Таисия только кивнула головой, дескать, поняла, ещё та скромница. Пока малышня пировала, пришлось для бабули придумать правдоподобную историю про моего деда. Как с ним познакомились, где он достал такие продукты. Но ничего, прошло, бабуля ничего не заподозрила. Меж тем за разговором я не забывал глядеть на стенку, где часы-ходики бойко отстёгивали время. В моём распоряжении было два часа. Минут за пятнадцать до истечения срока я стал собираться:
– Всё, прощевайте, мне пора, время поджимает. Провожать не надо.
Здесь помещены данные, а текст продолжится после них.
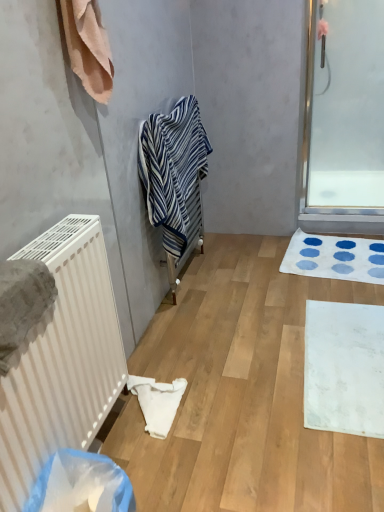
Question: Should I look upward or downward to see blue striped towel at center, which ranks as the first towel in right-to-left order?

Choices:
 (A) down
 (B) up

Answer: (B)

Question: Considering the relative sizes of white plastic radiator at left and transparent glass screen door at upper right in the image provided, is white plastic radiator at left taller than transparent glass screen door at upper right?

Choices:
 (A) yes
 (B) no

Answer: (B)

Question: Are white plastic radiator at left and transparent glass screen door at upper right located far from each other?

Choices:
 (A) no
 (B) yes

Answer: (B)

Question: From a real-world perspective, is white plastic radiator at left below transparent glass screen door at upper right?

Choices:
 (A) no
 (B) yes

Answer: (B)

Question: Can you confirm if white plastic radiator at left is bigger than transparent glass screen door at upper right?

Choices:
 (A) yes
 (B) no

Answer: (A)

Question: Does white plastic radiator at left have a greater width compared to transparent glass screen door at upper right?

Choices:
 (A) no
 (B) yes

Answer: (B)

Question: Could you tell me if white plastic radiator at left is turned towards transparent glass screen door at upper right?

Choices:
 (A) no
 (B) yes

Answer: (A)

Question: Does gray textured towel at left, the first towel viewed from the left, lie in front of white textured bath mat at lower right, which is the second bath mat from front to back?

Choices:
 (A) no
 (B) yes

Answer: (B)

Question: From the image's perspective, does gray textured towel at left, positioned as the 1th towel in front-to-back order, appear lower than white textured bath mat at lower right, placed as the second bath mat when sorted from bottom to top?

Choices:
 (A) yes
 (B) no

Answer: (A)

Question: Is gray textured towel at left, the first towel viewed from the left, wider than white textured bath mat at lower right, placed as the second bath mat when sorted from bottom to top?

Choices:
 (A) no
 (B) yes

Answer: (A)

Question: Can you confirm if gray textured towel at left, the 3th towel viewed from the back, is thinner than white textured bath mat at lower right, the first bath mat from the back?

Choices:
 (A) yes
 (B) no

Answer: (A)

Question: Is the position of gray textured towel at left, the first towel viewed from the left, more distant than that of white textured bath mat at lower right, the 1th bath mat positioned from the top?

Choices:
 (A) no
 (B) yes

Answer: (A)

Question: Is gray textured towel at left, the 3th towel viewed from the back, shorter than white textured bath mat at lower right, the first bath mat from the back?

Choices:
 (A) no
 (B) yes

Answer: (A)

Question: Can you confirm if white matte bath mat at lower right, the 2th bath mat from the top, is taller than beige cotton towel at upper left, marked as the second towel in a right-to-left arrangement?

Choices:
 (A) no
 (B) yes

Answer: (A)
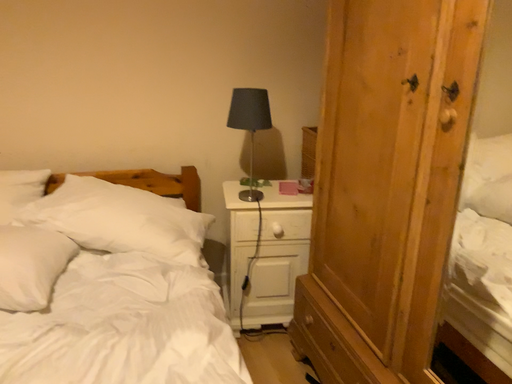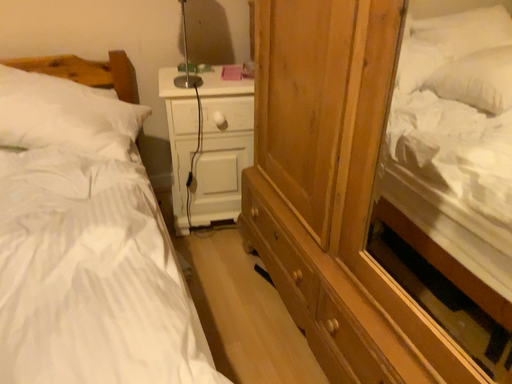
Question: How did the camera likely rotate when shooting the video?

Choices:
 (A) rotated upward
 (B) rotated downward

Answer: (B)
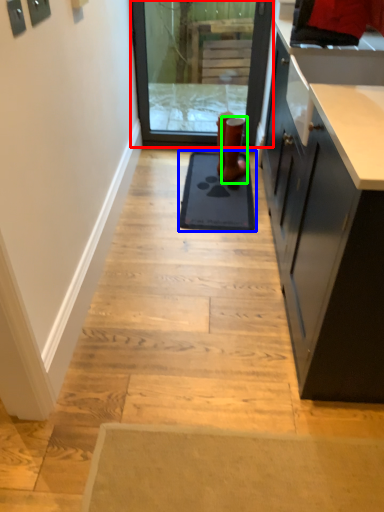
Question: Estimate the real-world distances between objects in this image. Which object is farther from screen door (highlighted by a red box), mat (highlighted by a blue box) or footwear (highlighted by a green box)?

Choices:
 (A) mat
 (B) footwear

Answer: (A)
Не хватало, чтобы я из-за стола исчез, растворился во времени. Выйдя из хатки, сразу пошёл в конец села, стараясь затеряться между амбарушек, а сам жду, когда начнётся. Вдруг опять знакомое верчение, кручение, куда-то меня потащило, потащило, и – бах, я стою у себя во дворе на том же месте. Вот уж действительно, скажи кому – никто не поверит. Да я и сам грешным делом подумал, не во сне ли это со мной происходит. По щеке себя хлопнул – нет, вроде не сплю. Сами понимаете, после всего пережитого мне захотелось увидеть маму. Благо она жила совсем недалеко, в соседнем квартале, всего-то пятнадцать минут ходу. Ключ у меня был свой, я открыл дверь. Мама стояла у плиты, готовила что-то вкусненькое. С удовольствием попробовал её стряпню. Не удержался, спросил:
– Мам, а вот когда в сорок втором голод был, вы как выжили?
Она погрустнела, задумалась:
– Сынок, да когда очень тяжко было, всегда кто-нибудь помогал. Видать, Бог нам через добрых людей помощь посылал. Раз сослуживец отца привёз продукты. И ведь сам не съел, не продал, хотя мог, потому как немалое богатство по тем временам было. Нет, всё нам принёс. Я до сих пор помню вкус той колбасы и аромат свежего хлеба. Заметь, я всегда покупаю именно батон и, когда ем, вспоминаю тот день. А из конфет обожаю леденцы. У меня даже банка сохранилась с того времени. Конфеты-то с сестрёнками мы мигом сгрызли, а баночку сберегла. Всякие фантики в ней складывала. Она для меня дорога, как память военного детства.
Я не удержался, попросил:
– Мама, можно на неё глянуть?
Она взяла с полки жестяную банку. На углах у неё краска давно стёрлась, сразу видать, во многих руках побывала. Вот эту самую банку и отдала мне со словами:
– На, гляди.
Я внимательно стал разглядывать старую вещицу и вдруг увидел: мелкими буковками внизу было написано: «Дата изготовления: 3 апреля 2001 года». Да-да, именно такая надпись была напечатана на баночке из-под леденцов, которую моя мама получила в подарок 7 июня 1942 года.